Спичка потухла в его руке. Со всех сторон надвинулась темнота, и стало вовсе страшно. Ализас шарил по карманам, искал и не находил спички, но казалось, что это не он шуршит, а открывается гроб и из него встает кто-то огромный, черный, жуткий… Ализас, весь дрожа, зажег новую спичку, и опять все вернулось на свое место.
— Может, т-ты б-боишься? — дрожащим голосом промолвил он, зажигая заранее припасенную свечу. — Может, боишься?
— Ни ч-чуточки, — врал я ему.
— Не б-б-бойся, к-к-крест тут есть.
И правда, гроб был не весь черный: на боках и на крышке белели большие кресты, которых я каким-то чудом не заметил сразу.
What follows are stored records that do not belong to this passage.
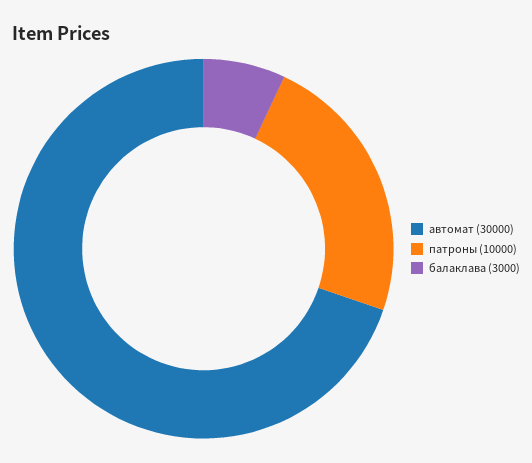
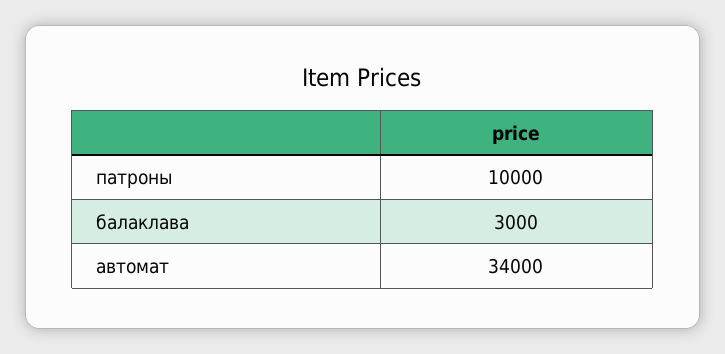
  {
-   "автомат": 30000,
+   "автомат": 34000,
    "патроны": 10000,
    "балаклава": 3000
  }

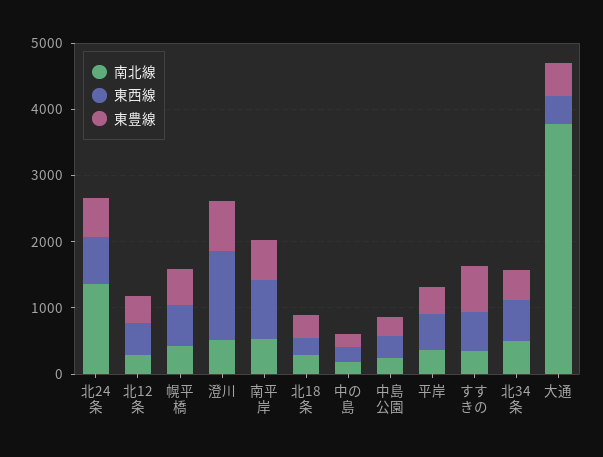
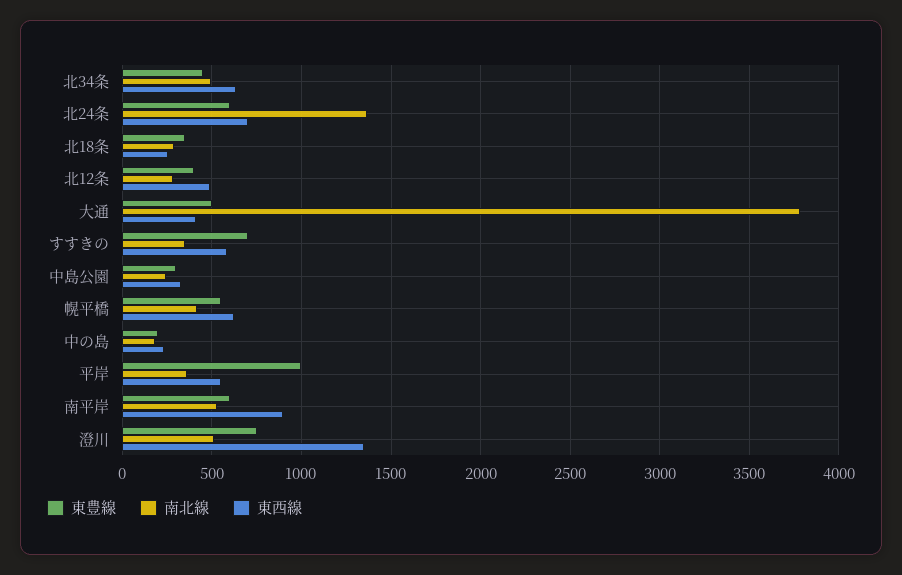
  {
    "南北線": {
      "北24条": 1350,
      "北12条": 300,
      "幌平橋": 400,
      "澄川": 500,
      "南平岸": 550,
      "北18条": 300,
      "中の島": 200,
      "中島公園": 250,
      "平岸": 350,
      "すすきの": 350,
      "北34条": 500,
      "大通": 3800
    },
    "東西線": {
      "北24条": 700,
      "北12条": 500,
      "幌平橋": 650,
      "澄川": 1350,
      "南平岸": 900,
      "北18条": 250,
      "中の島": 250,
      "中島公園": 350,
      "平岸": 550,
      "すすきの": 600,
      "北34条": 650,
      "大通": 400
    },
    "東豊線": {
      "北24条": 600,
      "北12条": 400,
      "幌平橋": 550,
      "澄川": 750,
      "南平岸": 600,
      "北18条": 350,
      "中の島": 200,
      "中島公園": 300,
-     "平岸": 400,
+     "平岸": 1000,
      "すすきの": 700,
      "北34条": 450,
      "大通": 500
    }
  }

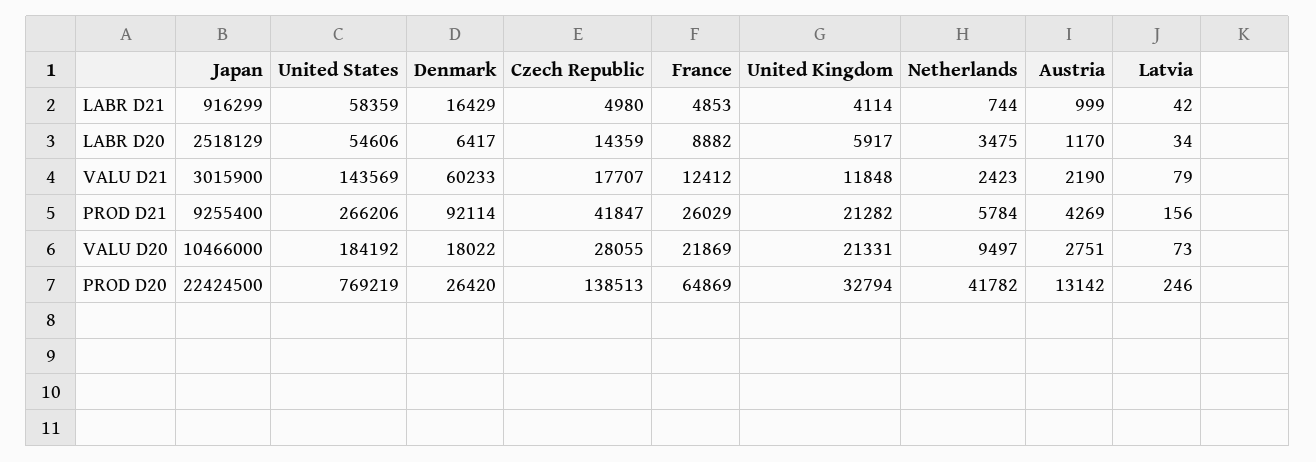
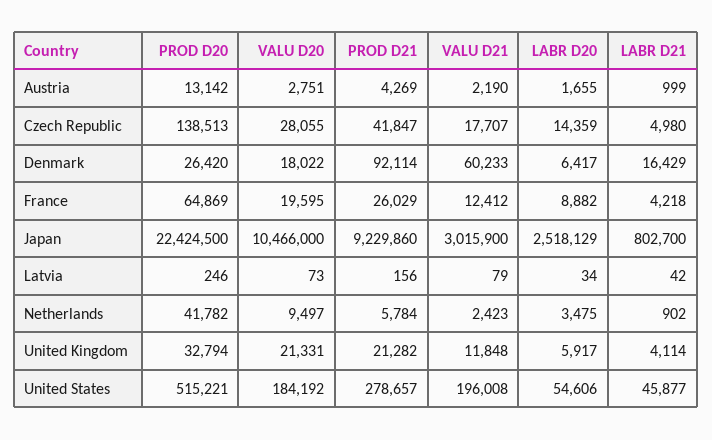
  {
    "Japan": {
-     "LABR D21": 916299,
+     "LABR D21": 802700,
      "LABR D20": 2518129,
      "VALU D21": 3015900,
-     "PROD D21": 9255400,
+     "PROD D21": 9229860,
      "VALU D20": 10466000,
      "PROD D20": 22424500
    },
    "United States": {
-     "LABR D21": 58359,
+     "LABR D21": 45877,
      "LABR D20": 54606,
-     "VALU D21": 143569,
+     "VALU D21": 196008,
-     "PROD D21": 266206,
+     "PROD D21": 278657,
      "VALU D20": 184192,
-     "PROD D20": 769219
+     "PROD D20": 515221
    },
    "Denmark": {
      "LABR D21": 16429,
      "LABR D20": 6417,
      "VALU D21": 60233,
      "PROD D21": 92114,
      "VALU D20": 18022,
      "PROD D20": 26420
    },
    "Czech Republic": {
      "LABR D21": 4980,
      "LABR D20": 14359,
      "VALU D21": 17707,
      "PROD D21": 41847,
      "VALU D20": 28055,
      "PROD D20": 138513
    },
    "France": {
-     "LABR D21": 4853,
+     "LABR D21": 4218,
      "LABR D20": 8882,
      "VALU D21": 12412,
      "PROD D21": 26029,
-     "VALU D20": 21869,
+     "VALU D20": 19595,
      "PROD D20": 64869
    },
    "United Kingdom": {
      "LABR D21": 4114,
      "LABR D20": 5917,
      "VALU D21": 11848,
      "PROD D21": 21282,
      "VALU D20": 21331,
      "PROD D20": 32794
    },
    "Netherlands": {
-     "LABR D21": 744,
+     "LABR D21": 902,
      "LABR D20": 3475,
      "VALU D21": 2423,
      "PROD D21": 5784,
      "VALU D20": 9497,
      "PROD D20": 41782
    },
    "Austria": {
      "LABR D21": 999,
-     "LABR D20": 1170,
+     "LABR D20": 1655,
      "VALU D21": 2190,
      "PROD D21": 4269,
      "VALU D20": 2751,
      "PROD D20": 13142
    },
    "Latvia": {
      "LABR D21": 42,
      "LABR D20": 34,
      "VALU D21": 79,
      "PROD D21": 156,
      "VALU D20": 73,
      "PROD D20": 246
    }
  }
Даже теплее стало от этого, но я все еще не осмеливался отойти от окошка, всем задом прижался к нему, приготовившись кувырком вывалиться во двор.
— Бери веретье, заткни окно, — шепнул порядком осмелевший при свете Ализас. — Вместе будем искать…
И объявил совсем уж тихо:
— Деньги в гробу.
— Так давай свечу, посвечу тебе, — предложил я, чувствуя, как мурашки опять забегали у меня по спине.
— Ты боишься, еще свечу выронишь… — опять дрожащим голосом сказал Ализас. — Я посвечу… Снимай крышку.
В клети стало совсем тихо, потому что ни мне, ни Ализасу нечего было больше сказать, и оба мы не спешили поднимать крышку. И так мы стояли молча, не зная, что будет дальше. На дворе опять злобно залаял Рыжка, и словно кто-то шлепал по двору, приближаясь к клети.
— Ну погоди, сукин сын, — выругался Ализас, протягивая мне свечу. — Гроша ломаного не получишь, так и знай… — Помявшись, он вспрыгнул на сусек, обхватил обеими руками крышку гроба, приподнял. — Шарь! — довольно громко крикнул он.
— Ализас… может, потом? — пробормотал я, а сам ни жив ни мертв.
На дворе все отчаяннее лаял Рыжка.
— Шарь, шайтан комолый! — заорал Ализас, позабыв всякий страх.
Гроб был выстлан белым перкалем, под которым шуршали древесные стружки. В изголовье лежала небольшая подушка, тоже набитая стружками. И весь гроб пахнул свежей смолистой сосной, от него веяло прохладой, даже сыростью. Вдруг я нащупал в стружках что-то холодное, скользкое и от страха чуть не свалился.
— Ну? — не вытерпев, спросил Ализас.
Я не мог раскрыть рта, у меня занялось дыхание, подкашивались ноги.
— Сопля ты, поросенок шелудивый, — цедил сквозь зубы Ализас, боясь громко кричать. — Бери крышку, держи сам, чтобы тебя все сухотки скрючили.
Выхватил у меня свечу, руками шарил под перкалем, перерыл весь гроб, стружки нетронутой не оставил.